» **What is needed**
Return each line of the records below in which the string "array" turns up.

[Object localization data]
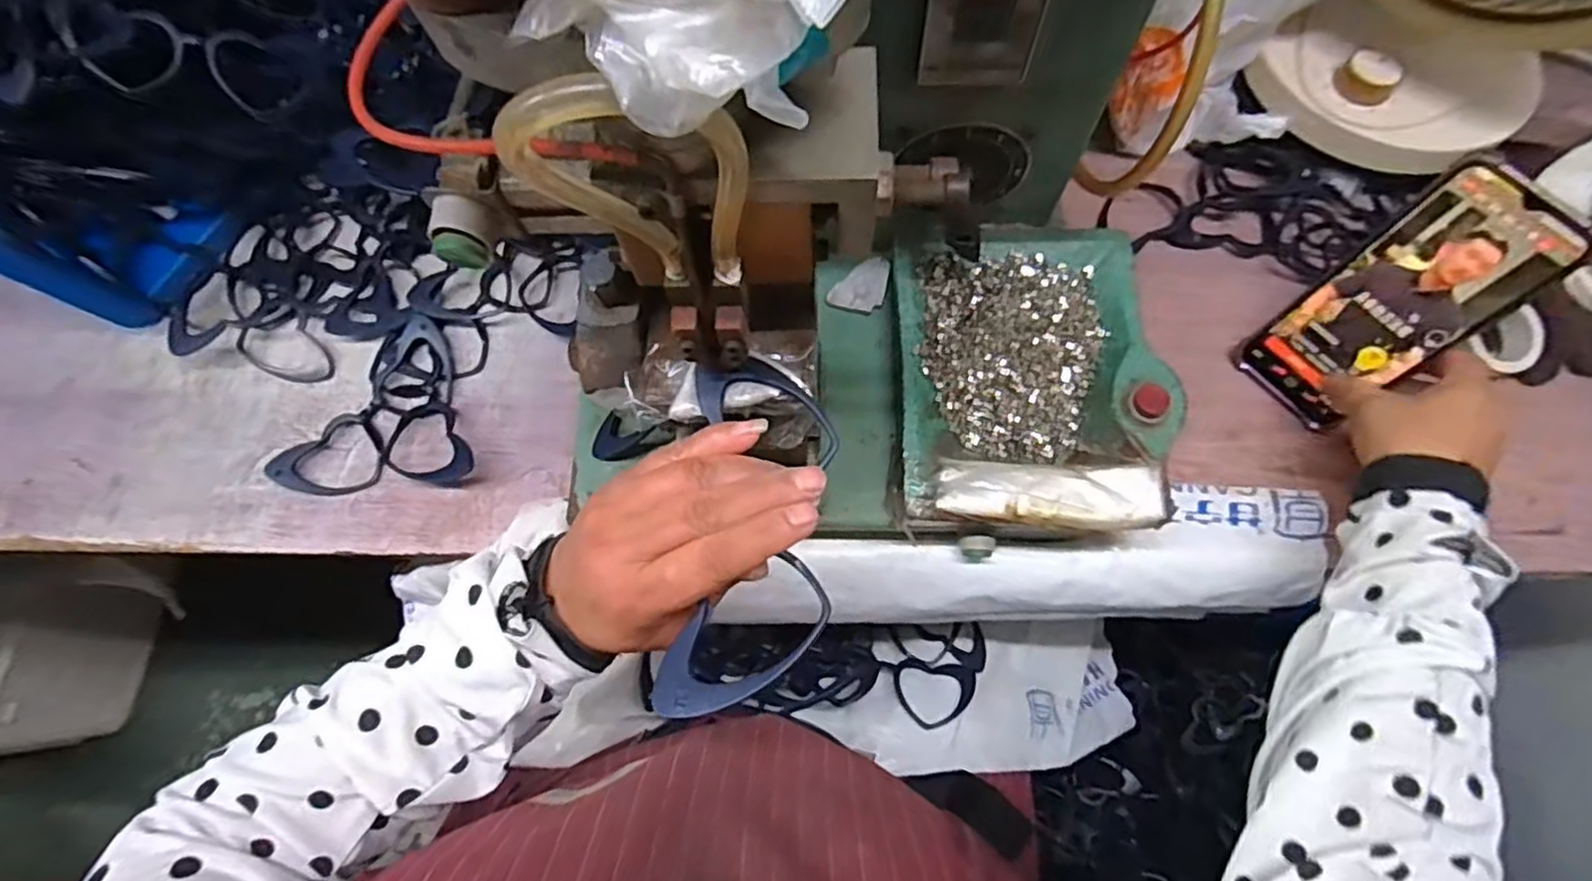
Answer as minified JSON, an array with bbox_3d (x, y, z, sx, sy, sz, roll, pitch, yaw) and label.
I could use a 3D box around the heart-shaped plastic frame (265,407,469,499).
[{"bbox_3d":[-0.294,0.006,0.501,0.141,0.022,0.058,-5,72,1],"label":"heart-shaped plastic frame"}]

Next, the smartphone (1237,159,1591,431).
[{"bbox_3d":[0.354,-0.079,0.428,0.008,0.166,0.077,-27,71,-33],"label":"smartphone"}]

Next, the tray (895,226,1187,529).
[{"bbox_3d":[0.144,-0.044,0.436,0.159,0.024,0.189,1,72,3],"label":"tray"}]

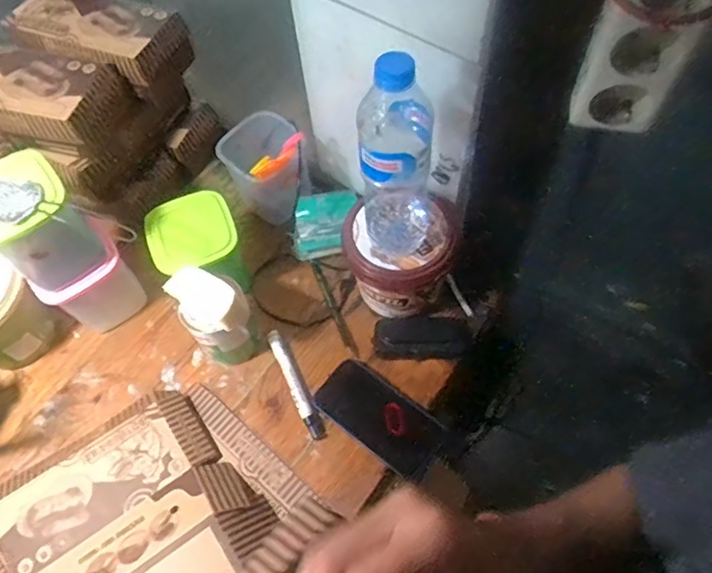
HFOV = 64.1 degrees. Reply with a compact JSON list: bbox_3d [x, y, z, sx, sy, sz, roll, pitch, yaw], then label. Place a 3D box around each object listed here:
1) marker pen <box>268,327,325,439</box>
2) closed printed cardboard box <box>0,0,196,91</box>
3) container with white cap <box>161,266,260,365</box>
[{"bbox_3d":[-0.074,0.116,0.681,0.019,0.017,0.146,-25,63,-11],"label":"marker pen"},{"bbox_3d":[-0.328,-0.310,0.716,0.216,0.068,0.106,23,65,14],"label":"closed printed cardboard box"},{"bbox_3d":[-0.162,0.035,0.660,0.069,0.130,0.088,-37,66,-17],"label":"container with white cap"}]

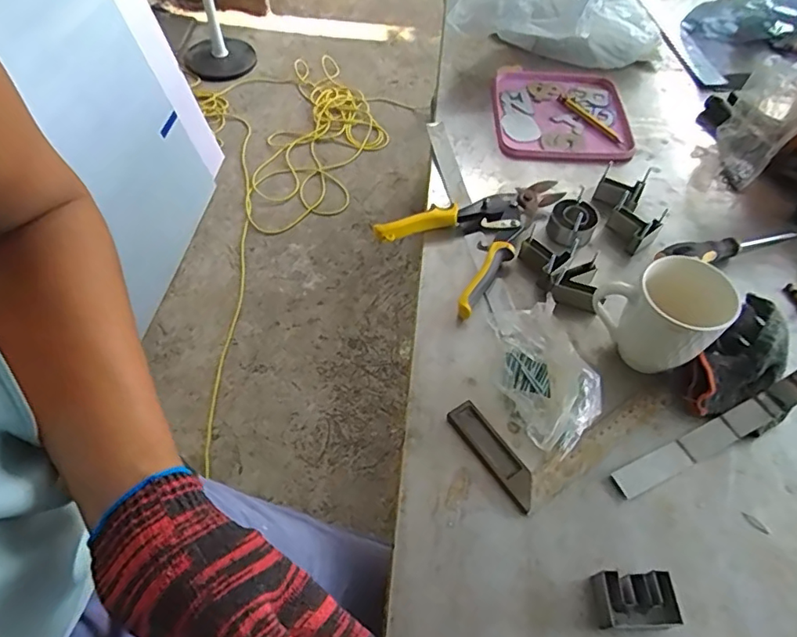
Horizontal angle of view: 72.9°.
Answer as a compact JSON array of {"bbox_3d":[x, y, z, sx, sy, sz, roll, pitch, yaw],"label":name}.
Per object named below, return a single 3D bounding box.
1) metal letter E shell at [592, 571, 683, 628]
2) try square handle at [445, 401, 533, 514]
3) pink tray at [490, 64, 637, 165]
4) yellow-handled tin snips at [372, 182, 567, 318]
[{"bbox_3d":[0.184,0.219,0.419,0.052,0.027,0.037,2,55,-1],"label":"metal letter E shell"},{"bbox_3d":[0.088,0.123,0.494,0.029,0.009,0.106,-29,61,-21],"label":"try square handle"},{"bbox_3d":[0.235,-0.304,0.793,0.189,0.021,0.205,4,55,0],"label":"pink tray"},{"bbox_3d":[0.108,-0.109,0.643,0.221,0.030,0.149,-32,62,-22],"label":"yellow-handled tin snips"}]

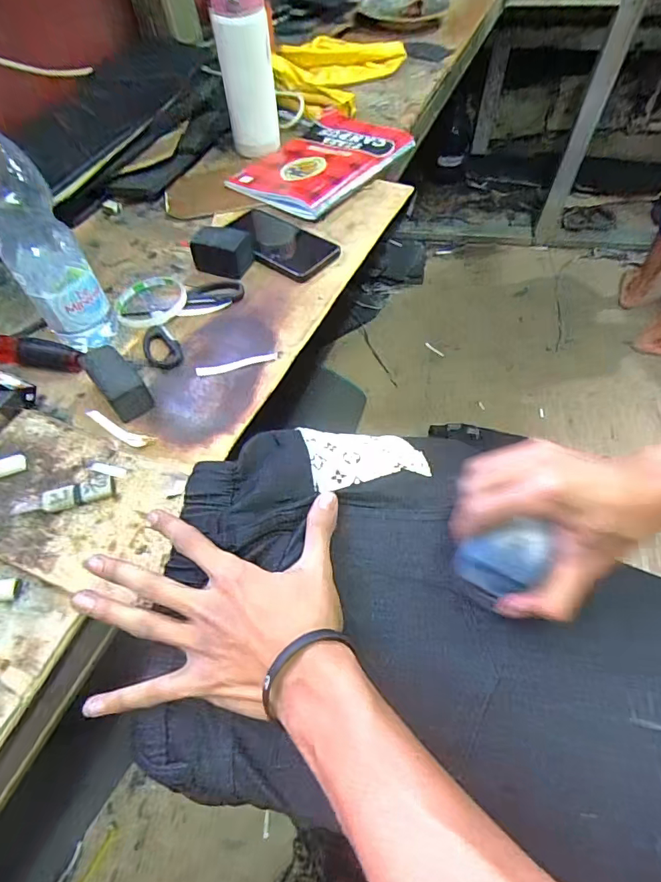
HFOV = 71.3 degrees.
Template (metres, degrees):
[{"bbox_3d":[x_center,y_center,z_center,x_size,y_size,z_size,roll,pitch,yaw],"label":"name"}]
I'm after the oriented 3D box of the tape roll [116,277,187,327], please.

» **Solved exercise**
Answer as minified JSON, an array with bbox_3d (x, y, z, sx, sy, sz, roll, pitch, yaw) and label.
Answer as a compact JSON array of {"bbox_3d":[x, y, z, sx, sy, sz, roll, pitch, yaw],"label":name}.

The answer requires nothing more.